Standard Electromagnets:
| Shapes: | Operational Voltages: |
| Round | 12 VDC |
| Square / Rectangular | 24 VDC |
| Parallel Pole / Bipolar | 110 VDC |
| *120 VAC (Requires AC plug and integrated rectifier) |
ETO (Engineered to Order) Electro Magnet:
Application specific electromagnets can be tailored to meet a variety of custom design criteria. Below are the common requirements which require a variation of a standard electromagnet or a custom magnet design.
Physical - Volume, Mass, Dimensional Constraints or Mounting Method
Operational Voltage - Magnitude and Frequency
Duty Cycle - Continuous or Intermittent Duty
Environmental Concerns - Stainless Steel or Special Coating Requirements
Electro Magnet Controllers and Power Supplies:
All electromagnets require an applied voltage in order to generate a magnetic field. Typically the applied voltage is Direct Current (DC), but in some cases Alternating Current (AC) can be used. These cases require an integrated rectifier in the electromagnet's housing or AC plug. When employing a single electromagnet the AC plug option is more cost effective than purchasing a stand alone controller or power supply. AC voltage can also be used in very specialized electromagnets where eddy current losses are reduced by the use of housing laminations. This is a very special case and typically limited to large production quantities of electro magnets.
A controller / power supply is employed when multiple electromagnets are used in an array, PLC control is required, a "reverse pulse" is required for a positive release, or the electromagnets are small and lower voltages are required.
Controllers are available in a variety of input and output voltages, power levels, and control options. Dura's automatic power supplies employ a "current reverse" pulse for positive release and can be controlled by a continuity state change on integrated terminals.
Theory of Electro Magnet Operation:
An electromagnet consists of two major components, the coil / solenoid and the housing. The housing is an integral part of the electro magnet circuit and not only provides the mechanical structure, but also imparts additional magnetic flux and acts as a conduit for that flux.
Electro Magnet Coil: As in permanent magnets, an electromagnet's magnetic field is a result of a moving charge. In a permanent magnet the moving charge is an un-paired electron spin in the valance shell, but in an electromagnet the moving charge is the conduction electrons circulating in the coil.
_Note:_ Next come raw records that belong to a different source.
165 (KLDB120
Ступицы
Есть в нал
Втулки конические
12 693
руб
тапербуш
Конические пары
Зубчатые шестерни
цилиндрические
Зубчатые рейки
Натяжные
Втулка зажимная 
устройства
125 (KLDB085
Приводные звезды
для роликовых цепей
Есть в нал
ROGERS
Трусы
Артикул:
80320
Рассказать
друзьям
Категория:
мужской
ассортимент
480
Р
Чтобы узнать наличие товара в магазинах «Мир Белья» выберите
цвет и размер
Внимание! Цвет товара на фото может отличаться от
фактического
The electrons circulate because of the applied voltage and the resulting current density (j) X Number or Turns (n) is proportional to the established magnetic field.
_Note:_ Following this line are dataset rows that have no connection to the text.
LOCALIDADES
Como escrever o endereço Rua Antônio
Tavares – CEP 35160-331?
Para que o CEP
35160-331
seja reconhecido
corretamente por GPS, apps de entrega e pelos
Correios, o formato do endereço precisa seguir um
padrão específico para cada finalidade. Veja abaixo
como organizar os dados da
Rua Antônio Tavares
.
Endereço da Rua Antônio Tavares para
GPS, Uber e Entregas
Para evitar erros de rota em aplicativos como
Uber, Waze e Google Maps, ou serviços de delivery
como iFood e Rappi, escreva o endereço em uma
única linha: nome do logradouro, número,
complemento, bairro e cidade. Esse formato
The product above is proportional because the equation for an ideal coil / solenoid (Amp*Turn/ Unit Length) is usually only a first order approximation when the coil's axial length is much shorter than their diameter (Length / Diameter < 1). For most commercially available electromagnets this ratio exists.
Electro Magnet Housing / Yoke:
The established magnetic field from the coil is relatively small, but it is multiplied by magnetic induction in the steel housing. Most of the magnetic field from the electromagnet is from the magnetic induction and the resulting field resides close to the working face of the magnet and does not project very far. This is why electromagnets work very poorly through gaps and are intended to be used in direct contact.
Electro Magnet Pros: Can be turned off
No moving parts
Variable strength options
Electro Magnet Cons: Require applied power
Poor field projection
Low power density (Lower power per unit volume)
Fail in the OFF condition